» Instructions for the task
Without the pictures, return each record as it appears.

[Dataset entries]
* * * * * * *
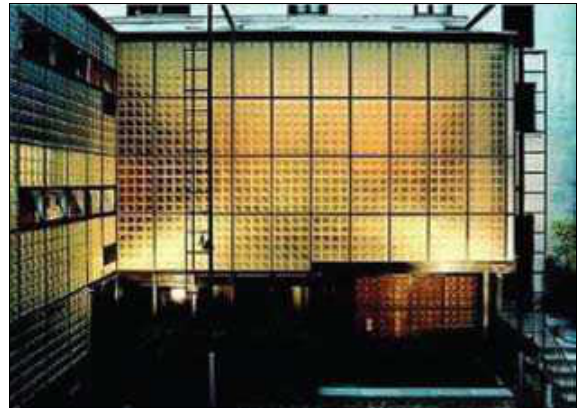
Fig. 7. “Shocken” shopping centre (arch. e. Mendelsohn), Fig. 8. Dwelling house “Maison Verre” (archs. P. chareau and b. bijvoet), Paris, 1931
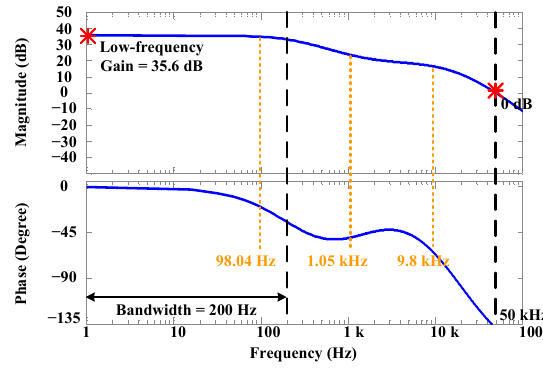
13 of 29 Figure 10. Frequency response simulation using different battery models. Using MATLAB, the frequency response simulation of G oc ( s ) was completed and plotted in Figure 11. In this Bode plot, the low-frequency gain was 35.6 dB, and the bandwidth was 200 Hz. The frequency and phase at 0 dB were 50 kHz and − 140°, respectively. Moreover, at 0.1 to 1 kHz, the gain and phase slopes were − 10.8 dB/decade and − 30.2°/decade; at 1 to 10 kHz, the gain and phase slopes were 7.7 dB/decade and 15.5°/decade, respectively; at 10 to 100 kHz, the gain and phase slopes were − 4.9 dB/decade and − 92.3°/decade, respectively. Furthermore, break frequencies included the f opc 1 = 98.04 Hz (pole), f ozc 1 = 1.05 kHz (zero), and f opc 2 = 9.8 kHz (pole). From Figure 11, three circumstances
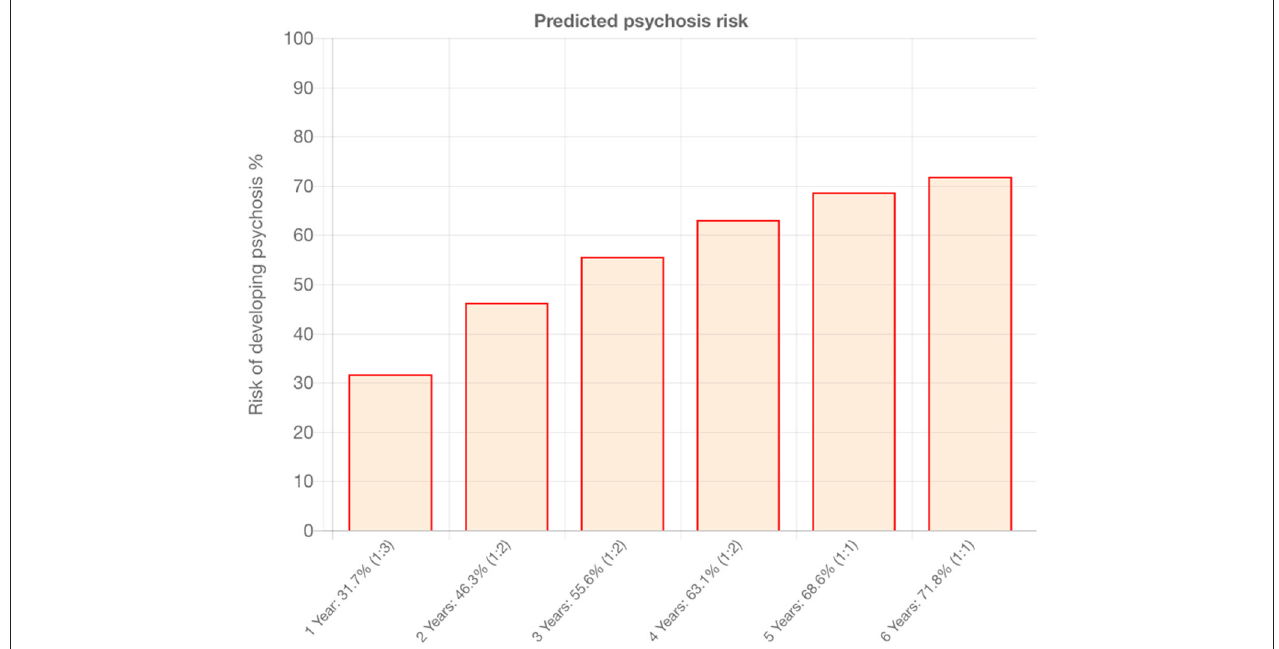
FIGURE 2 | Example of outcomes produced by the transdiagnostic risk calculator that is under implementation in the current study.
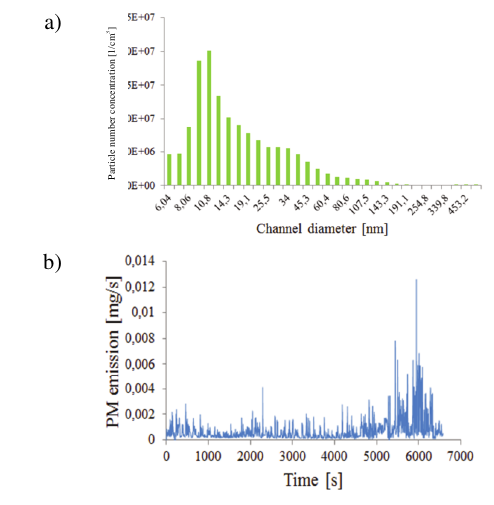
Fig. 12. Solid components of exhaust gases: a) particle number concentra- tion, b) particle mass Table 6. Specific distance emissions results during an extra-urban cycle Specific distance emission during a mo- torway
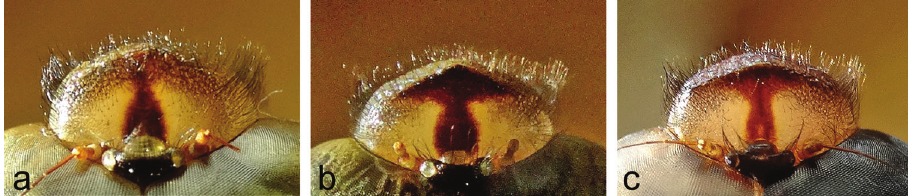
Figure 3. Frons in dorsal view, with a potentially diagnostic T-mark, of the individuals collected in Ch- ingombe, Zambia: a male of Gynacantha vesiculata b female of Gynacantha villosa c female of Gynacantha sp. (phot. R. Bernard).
* * * * * * *
» Solution to this task
Fig. 7. “Shocken” shopping centre (arch. e. Mendelsohn), Fig. 8. Dwelling house “Maison Verre” (archs. P. chareau and b. bijvoet), Paris, 1931
13 of 29 Figure 10. Frequency response simulation using different battery models. Using MATLAB, the frequency response simulation of G oc ( s ) was completed and plotted in Figure 11. In this Bode plot, the low-frequency gain was 35.6 dB, and the bandwidth was 200 Hz. The frequency and phase at 0 dB were 50 kHz and − 140°, respectively. Moreover, at 0.1 to 1 kHz, the gain and phase slopes were − 10.8 dB/decade and − 30.2°/decade; at 1 to 10 kHz, the gain and phase slopes were 7.7 dB/decade and 15.5°/decade, respectively; at 10 to 100 kHz, the gain and phase slopes were − 4.9 dB/decade and − 92.3°/decade, respectively. Furthermore, break frequencies included the f opc 1 = 98.04 Hz (pole), f ozc 1 = 1.05 kHz (zero), and f opc 2 = 9.8 kHz (pole). From Figure 11, three circumstances
FIGURE 2 | Example of outcomes produced by the transdiagnostic risk calculator that is under implementation in the current study.
Fig. 12. Solid components of exhaust gases: a) particle number concentra- tion, b) particle mass Table 6. Specific distance emissions results during an extra-urban cycle Specific distance emission during a mo- torway
Figure 3. Frons in dorsal view, with a potentially diagnostic T-mark, of the individuals collected in Ch- ingombe, Zambia: a male of Gynacantha vesiculata b female of Gynacantha villosa c female of Gynacantha sp. (phot. R. Bernard).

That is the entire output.